Te Hā Waru
Breath. Rhythm. Connection.
A mātauranga Māori approach to support tamariki and whānau living with FASD and neurodiversity.
What is Te Hā Waru
We start with our origins, our whakapapa, using our breath to restore our being
Te Hā Waru is a practical approach for whānau, kura and kaiako supporting tamariki with FASD and neurodiversity. It provides a shared language, grounded in mātauranga Māori to recognise what's happening in the body, name the state, and know what to do next.
Te Hā — the breath. Tāne breathed life into Hineahuone. Breath is where we begin, always.
Waru — eight. The 8-count breathing pattern (4 in, 4 out) and the eight atua patterns we work with.
It's not a diagnosis. Not a behaviour system. Not a compliance tool. It's a way to stay connected to our tamariki when things get hard and to protect their mana while we do it.
Te Orokohanga
The Creation Story
We start always with origin. A pūrākau to frame the kaupapa
Ranginui and Papatūānuku held their tamariki, our atua in a close, warm embrace. Born in Te Pō, in darkness. But to grow, the atua needed light and space.

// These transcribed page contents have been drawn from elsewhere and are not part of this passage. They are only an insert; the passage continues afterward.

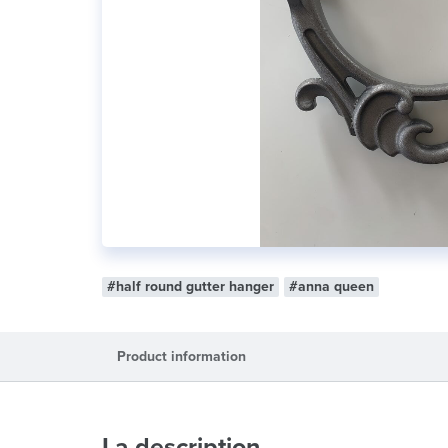
#half round gutter hanger
#anna queen
Product information
La description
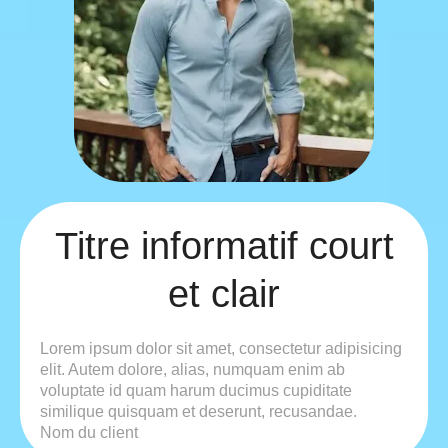
Titre informatif court
et clair
Lorem ipsum dolor sit amet, consectetur adipisicing
elit. Autem dolore, alias, numquam enim ab
voluptate id quam harum ducimus cupiditate
similique quisquam et deserunt, recusandae.
Nom du client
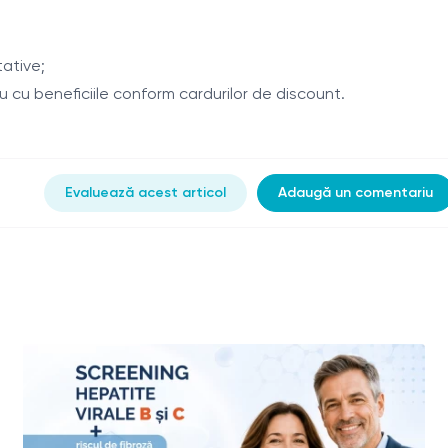
tative;
 cu beneficiile conform cardurilor de discount.
Evaluează acest articol
Adaugă un comentariu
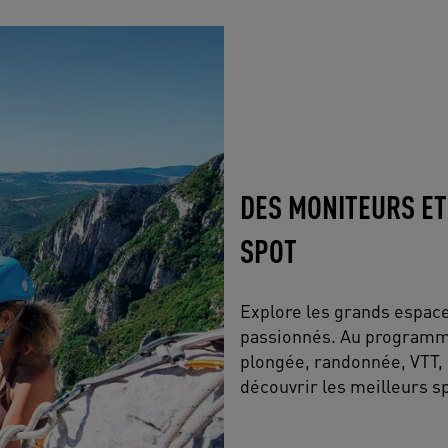
DES MONITEURS ET
SPOT
Explore les grands espace
passionnés. Au programme
plongée, randonnée, VTT, c
découvrir les meilleurs s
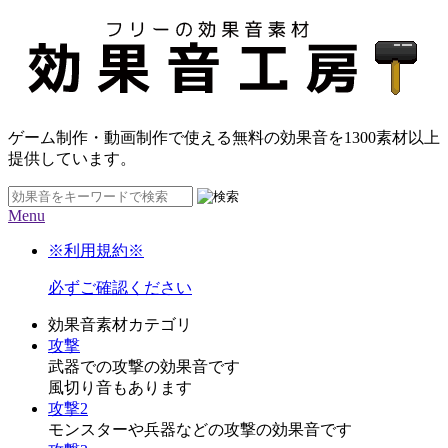
ゲーム制作・動画制作で使える無料の効果音を
1300素材
以上
提供しています。
Menu
※利用規約※
必ずご確認ください
効果音素材カテゴリ
攻撃
武器での攻撃の効果音です
風切り音もあります
攻撃2
モンスターや兵器などの攻撃の効果音です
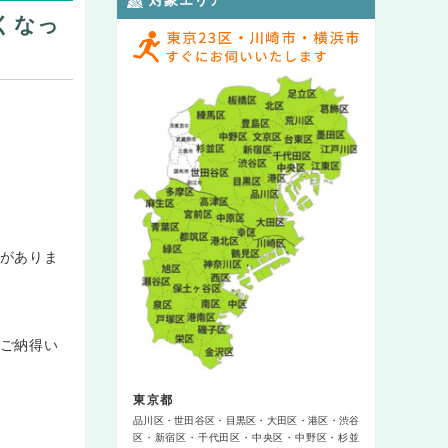
くなっ
がありま
ご納得い
東京都
品川区
世田谷区
目黒区
大田区
港区
渋谷
区
新宿区
千代田区
中央区
中野区
杉並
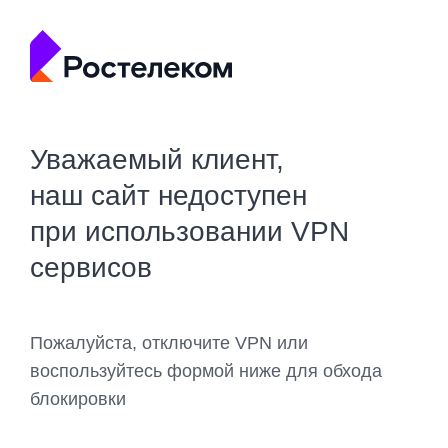
Уважаемый клиент,
наш сайт недоступен
при использовании VPN
сервисов
Пожалуйста, отключите VPN или
воспользуйтесь формой ниже для обхода
блокировки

When Tāne separated Rangi and Papa, each atua responded differently to that sudden change. Some raged. Some withdrew. Some shut down. Some celebrated. Some tried to hold everything together.

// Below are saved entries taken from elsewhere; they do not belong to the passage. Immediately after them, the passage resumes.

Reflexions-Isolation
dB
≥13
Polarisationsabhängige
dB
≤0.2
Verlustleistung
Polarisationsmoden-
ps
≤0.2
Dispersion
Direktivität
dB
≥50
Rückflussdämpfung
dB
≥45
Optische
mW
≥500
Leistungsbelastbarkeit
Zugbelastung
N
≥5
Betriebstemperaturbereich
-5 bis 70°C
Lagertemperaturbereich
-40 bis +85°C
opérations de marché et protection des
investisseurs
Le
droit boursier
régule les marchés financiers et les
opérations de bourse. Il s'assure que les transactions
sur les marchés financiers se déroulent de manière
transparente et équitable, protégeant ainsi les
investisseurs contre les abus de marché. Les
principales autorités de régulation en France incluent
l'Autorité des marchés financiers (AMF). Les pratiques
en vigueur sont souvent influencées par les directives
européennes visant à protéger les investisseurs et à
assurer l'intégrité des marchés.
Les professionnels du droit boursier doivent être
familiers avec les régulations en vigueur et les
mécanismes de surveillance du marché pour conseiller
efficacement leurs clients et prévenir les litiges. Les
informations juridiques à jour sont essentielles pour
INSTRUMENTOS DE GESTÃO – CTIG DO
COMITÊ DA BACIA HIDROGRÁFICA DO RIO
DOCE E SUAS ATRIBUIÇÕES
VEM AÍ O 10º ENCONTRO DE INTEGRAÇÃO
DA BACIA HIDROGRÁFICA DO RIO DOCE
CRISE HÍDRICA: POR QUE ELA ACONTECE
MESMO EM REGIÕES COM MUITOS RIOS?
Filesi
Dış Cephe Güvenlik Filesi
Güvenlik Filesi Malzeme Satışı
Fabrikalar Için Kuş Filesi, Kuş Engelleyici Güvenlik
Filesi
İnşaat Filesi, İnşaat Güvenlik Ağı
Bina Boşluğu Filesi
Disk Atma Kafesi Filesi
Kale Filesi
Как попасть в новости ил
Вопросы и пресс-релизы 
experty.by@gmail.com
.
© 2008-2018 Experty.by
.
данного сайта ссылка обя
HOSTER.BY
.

Those responses live in us. Through whakapapa, we carry the expressions of every atua. We are made of the atua, not by the atua. This pūrākau isn't a metaphor we borrowed, it's a map. A whakapapa of who we are and our emotional responses to separation, pressure, and change.
Te Hā Waru turns that map into something practical.
Three connected parts. One question every time: what state of mauri is my tamaiti in right now, and what do they need to come back to safety?
Ngā Atua
Recognise the atua pattern
Eight atua patterns help us see what's showing up when our tamariki are under pressure. We are made of the atua. These aren't labels or diagnoses. They are an expression of whakapapa of who where are, where we are and how we may respond to changing environment. They're recognition tools that help us choose the right support and protect mana.
Mauri Maps
Identify the state of mauri
Mauri is the life force that moves through all living things, it doesn't sit still. Mauri give us a way to name where our tamaiti is right now. Settled. Rising. Flat. Flooded. Mauri shifts. It's never fixed and it's never a judgement. When we can name the state, we can choose the response and hold boundaries without shame.
Ngā Mahi
Shift the state
Practical, repeatable activities grounded in breathing, connection and rhythm. From poi, , manawataki, breath work, ngā kōhatu, taonga ā-rongo, ngā karetao matimati. These aren't generic exercises. They come from our practices, our rhythm, our ways of settling the tinana and reconnecting. The activity isn't the main thing. The safe return to steadiness is.